Ustrój demokratyczny pozwala na to, że można w nim przeprowadzać różnego rodzaju kampanie reklamowe. Wśród nich jest mowa o tzw. reklamach społecznych. Szczególnie mocno nasilają się one przed jakimiś wydarzeniami, które na stałe wpisały się w ogólnoświatową historię i kulturę. Takim zdarzeniem jest bez wątpienia obchodzona co roku pamiątka narodzenia Jezusa z Nazaretu, czyli święta Bożego Narodzenia.
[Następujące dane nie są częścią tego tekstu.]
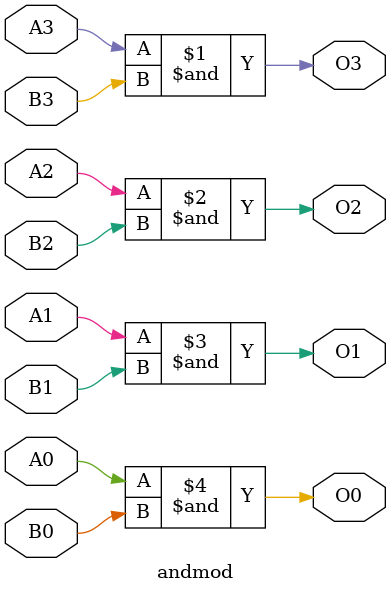
<source format=v>
module andmod(O3,O2,O1,O0,A0,A1,A2,A3,B0,B1,B2,B3);
    input A0,A1,A2,A3,B0,B1,B2,B3;
    output O3,O2,O1,O0;
    and G1(O3,A3,B3);
    and G2(O2,A2,B2);
    and G3(O1,A1,B1);
    and G4(O0,A0,B0);
endmodule

</source>
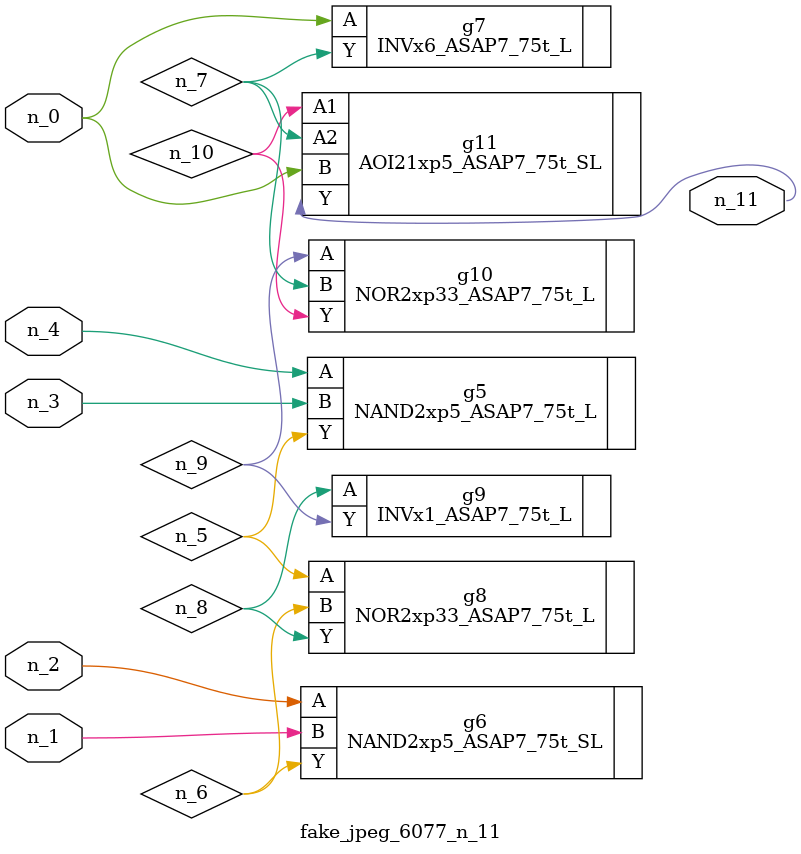
<source format=v>
module fake_jpeg_6077_n_11 (n_3, n_2, n_1, n_0, n_4, n_11);

input n_3;
input n_2;
input n_1;
input n_0;
input n_4;

output n_11;

wire n_10;
wire n_8;
wire n_9;
wire n_6;
wire n_5;
wire n_7;

NAND2xp5_ASAP7_75t_L g5 ( 
.A(n_4),
.B(n_3),
.Y(n_5)
);

NAND2xp5_ASAP7_75t_SL g6 ( 
.A(n_2),
.B(n_1),
.Y(n_6)
);

INVx6_ASAP7_75t_L g7 ( 
.A(n_0),
.Y(n_7)
);

NOR2xp33_ASAP7_75t_L g8 ( 
.A(n_5),
.B(n_6),
.Y(n_8)
);

INVx1_ASAP7_75t_L g9 ( 
.A(n_8),
.Y(n_9)
);

NOR2xp33_ASAP7_75t_L g10 ( 
.A(n_9),
.B(n_7),
.Y(n_10)
);

AOI21xp5_ASAP7_75t_SL g11 ( 
.A1(n_10),
.A2(n_7),
.B(n_0),
.Y(n_11)
);


endmodule
</source>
Są one znane i celebrowane na całym świecie, nawet przez ludzi niewierzących.
Nie tak dawno w głowach tzw. wojujących ateistów zrodziła się idea, by zwłaszcza przed Bożym Narodzeniem promować niewiarę. Oto najpierw w Wielkiej Brytanii ateiści oblepiali autobusy hasłami nawołującymi do porzucenia wiary w Boga. Następnie w USA, w New Jersey, Amerykańskie Stowarzyszenie Humanistyczne wydało kilkadziesiąt tysięcy USD na kampanię billboardową, w której dominowały napisy w stylu: „Nie wierzysz w Boga? Nie jesteś sam”. Obie te akcje nie przyniosły zamierzonych skutków. Wydane zaś na nie pieniądze wyrzucono po prostu w błoto.
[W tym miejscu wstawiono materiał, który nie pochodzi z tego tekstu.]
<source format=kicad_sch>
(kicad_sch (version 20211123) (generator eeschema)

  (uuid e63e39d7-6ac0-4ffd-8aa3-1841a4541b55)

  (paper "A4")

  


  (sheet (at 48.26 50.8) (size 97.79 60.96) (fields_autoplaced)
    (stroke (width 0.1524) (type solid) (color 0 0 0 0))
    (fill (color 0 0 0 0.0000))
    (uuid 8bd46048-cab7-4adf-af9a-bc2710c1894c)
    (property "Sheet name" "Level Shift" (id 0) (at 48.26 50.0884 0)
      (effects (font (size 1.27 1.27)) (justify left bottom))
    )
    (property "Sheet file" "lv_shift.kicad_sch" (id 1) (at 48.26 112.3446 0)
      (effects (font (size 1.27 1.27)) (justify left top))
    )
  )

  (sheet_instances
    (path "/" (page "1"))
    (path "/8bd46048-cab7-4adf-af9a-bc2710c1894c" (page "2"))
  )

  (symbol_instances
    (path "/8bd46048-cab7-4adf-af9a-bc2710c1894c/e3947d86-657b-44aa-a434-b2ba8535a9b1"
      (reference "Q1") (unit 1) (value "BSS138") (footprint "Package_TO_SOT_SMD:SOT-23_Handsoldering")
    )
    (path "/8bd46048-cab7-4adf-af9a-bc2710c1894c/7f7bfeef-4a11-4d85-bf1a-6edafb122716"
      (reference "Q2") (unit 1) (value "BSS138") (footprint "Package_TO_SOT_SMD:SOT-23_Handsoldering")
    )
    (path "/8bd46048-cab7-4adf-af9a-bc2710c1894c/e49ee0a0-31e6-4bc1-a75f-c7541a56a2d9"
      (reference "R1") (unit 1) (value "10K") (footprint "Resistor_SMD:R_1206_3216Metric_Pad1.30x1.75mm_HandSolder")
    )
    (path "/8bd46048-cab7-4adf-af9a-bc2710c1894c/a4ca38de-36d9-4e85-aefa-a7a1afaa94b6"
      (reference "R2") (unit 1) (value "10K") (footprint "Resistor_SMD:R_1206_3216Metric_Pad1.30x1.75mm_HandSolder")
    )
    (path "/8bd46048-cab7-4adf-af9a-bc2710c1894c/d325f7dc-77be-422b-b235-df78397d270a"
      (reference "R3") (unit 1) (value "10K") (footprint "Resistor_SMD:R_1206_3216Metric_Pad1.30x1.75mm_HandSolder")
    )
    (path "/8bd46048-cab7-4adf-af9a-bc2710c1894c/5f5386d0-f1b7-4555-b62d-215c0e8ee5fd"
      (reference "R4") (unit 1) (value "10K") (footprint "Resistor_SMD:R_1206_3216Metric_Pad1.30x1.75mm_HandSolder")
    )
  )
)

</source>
Moim zdaniem, gorsze w swoich następstwach są takie działania, które z pozoru wyglądają bardzo niewinnie. Mam na myśli przede wszystkim marketingowe zabiegi wykorzystujące religijne odniesienia do promowania niereligijnych treści. Właśnie takie zawoalowane kampanie reklamowe są najgorsze. Dzięki nim zamiast święta św. Mikołaja są tylko „mikołajki”. Boże Narodzenie zaś zastępuje się słowem „Gwiazdka”. Przykładów można by przytoczyć bez liku.
Dla nas, katolików, Boże Narodzenie jest drugim co do ważności świętem liturgicznym. Uroczystość ta przypomina nam o jednej z elementarnych prawd naszej wiary. Jest nią dogmat mówiący o Wcieleniu. Bóg bowiem w osobie Jezusa Chrystusa, który był Synem Maryi, stał się prawdziwym Człowiekiem. Nie wolno nam nigdy o tym zapominać. Trzeba o tym pamiętać szczególnie w tym czasie.
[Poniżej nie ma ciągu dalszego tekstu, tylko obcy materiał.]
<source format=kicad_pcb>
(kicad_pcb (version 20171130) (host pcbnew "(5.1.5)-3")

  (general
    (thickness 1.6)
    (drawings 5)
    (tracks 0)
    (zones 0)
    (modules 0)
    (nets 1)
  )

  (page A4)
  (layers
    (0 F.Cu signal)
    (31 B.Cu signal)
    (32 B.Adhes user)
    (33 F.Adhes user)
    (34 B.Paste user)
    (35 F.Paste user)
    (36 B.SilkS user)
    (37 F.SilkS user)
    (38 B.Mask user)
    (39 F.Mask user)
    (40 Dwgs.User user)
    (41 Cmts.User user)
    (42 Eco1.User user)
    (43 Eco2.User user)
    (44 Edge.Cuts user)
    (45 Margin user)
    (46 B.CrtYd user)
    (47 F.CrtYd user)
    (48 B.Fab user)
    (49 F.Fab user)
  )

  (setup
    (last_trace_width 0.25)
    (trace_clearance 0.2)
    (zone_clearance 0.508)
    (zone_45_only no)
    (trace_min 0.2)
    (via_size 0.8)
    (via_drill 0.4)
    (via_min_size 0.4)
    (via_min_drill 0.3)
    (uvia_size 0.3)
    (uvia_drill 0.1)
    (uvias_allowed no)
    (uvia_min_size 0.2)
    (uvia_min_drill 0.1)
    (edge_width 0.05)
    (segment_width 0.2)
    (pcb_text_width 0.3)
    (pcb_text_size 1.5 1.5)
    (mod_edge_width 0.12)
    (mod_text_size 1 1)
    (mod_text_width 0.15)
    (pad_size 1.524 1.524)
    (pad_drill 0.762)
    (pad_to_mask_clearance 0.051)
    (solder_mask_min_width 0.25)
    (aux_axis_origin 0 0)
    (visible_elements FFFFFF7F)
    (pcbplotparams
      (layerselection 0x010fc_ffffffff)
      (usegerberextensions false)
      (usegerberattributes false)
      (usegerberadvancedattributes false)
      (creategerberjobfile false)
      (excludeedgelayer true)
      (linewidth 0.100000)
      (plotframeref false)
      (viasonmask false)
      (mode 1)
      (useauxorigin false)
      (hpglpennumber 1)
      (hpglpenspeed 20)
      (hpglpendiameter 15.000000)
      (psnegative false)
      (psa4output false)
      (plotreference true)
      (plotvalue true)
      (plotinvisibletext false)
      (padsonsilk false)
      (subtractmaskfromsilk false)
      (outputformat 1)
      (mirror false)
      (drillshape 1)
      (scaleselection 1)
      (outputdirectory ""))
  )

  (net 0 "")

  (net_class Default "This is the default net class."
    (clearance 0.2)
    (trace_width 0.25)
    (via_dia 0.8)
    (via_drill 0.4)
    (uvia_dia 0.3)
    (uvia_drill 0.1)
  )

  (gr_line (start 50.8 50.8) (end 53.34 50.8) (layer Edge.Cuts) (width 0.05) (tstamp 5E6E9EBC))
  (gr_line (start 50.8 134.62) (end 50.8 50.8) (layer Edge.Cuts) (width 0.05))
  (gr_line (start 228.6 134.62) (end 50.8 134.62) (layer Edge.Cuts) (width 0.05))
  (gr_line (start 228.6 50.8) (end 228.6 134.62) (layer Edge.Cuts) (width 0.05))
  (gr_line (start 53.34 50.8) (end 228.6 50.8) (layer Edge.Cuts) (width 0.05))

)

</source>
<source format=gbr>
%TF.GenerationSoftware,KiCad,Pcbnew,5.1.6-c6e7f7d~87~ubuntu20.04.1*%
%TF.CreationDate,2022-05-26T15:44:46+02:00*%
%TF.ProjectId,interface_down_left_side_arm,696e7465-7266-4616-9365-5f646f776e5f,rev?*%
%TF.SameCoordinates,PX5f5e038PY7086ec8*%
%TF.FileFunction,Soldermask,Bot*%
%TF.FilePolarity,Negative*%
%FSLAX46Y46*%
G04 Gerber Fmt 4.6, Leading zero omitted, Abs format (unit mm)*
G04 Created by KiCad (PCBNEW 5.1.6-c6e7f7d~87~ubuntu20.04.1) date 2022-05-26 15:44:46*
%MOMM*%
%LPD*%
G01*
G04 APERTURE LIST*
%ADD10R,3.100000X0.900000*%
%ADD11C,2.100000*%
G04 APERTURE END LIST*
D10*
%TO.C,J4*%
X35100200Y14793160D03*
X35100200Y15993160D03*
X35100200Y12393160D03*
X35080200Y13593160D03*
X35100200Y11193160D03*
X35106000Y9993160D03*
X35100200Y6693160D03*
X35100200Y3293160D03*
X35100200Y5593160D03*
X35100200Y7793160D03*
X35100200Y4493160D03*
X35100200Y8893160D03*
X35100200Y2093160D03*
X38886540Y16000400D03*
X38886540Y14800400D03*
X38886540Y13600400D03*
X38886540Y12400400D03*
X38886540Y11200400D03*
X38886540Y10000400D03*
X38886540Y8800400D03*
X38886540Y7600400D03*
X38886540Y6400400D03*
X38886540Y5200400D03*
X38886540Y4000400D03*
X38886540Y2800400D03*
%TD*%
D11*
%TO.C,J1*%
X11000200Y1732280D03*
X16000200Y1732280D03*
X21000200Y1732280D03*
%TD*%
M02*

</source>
Na koniec niech zabierze głos czwarty Ewangelista: „Na początku było Słowo, a Słowo było u Boga, i Bogiem było Słowo. Ono było na początku u Boga. Wszystko przez Nie się stało, a bez Niego nic się nie stało, [z tego], co się stało. W Nim było życie, a życie było światłością ludzi, a światłość w ciemności świeci i ciemność jej nie ogarnęła (…). Była światłość prawdziwa, która oświeca każdego człowieka, gdy na świat przychodzi. Na świecie było [Słowo], a świat stał się przez Nie, lecz świat Go nie poznał. Przyszło do swojej własności, a swoi Go nie przyjęli. Wszystkim tym jednak, którzy Je przyjęli, dało moc, aby się stali dziećmi Bożymi, tym, którzy wierzą w imię Jego” (J 1, 1-12).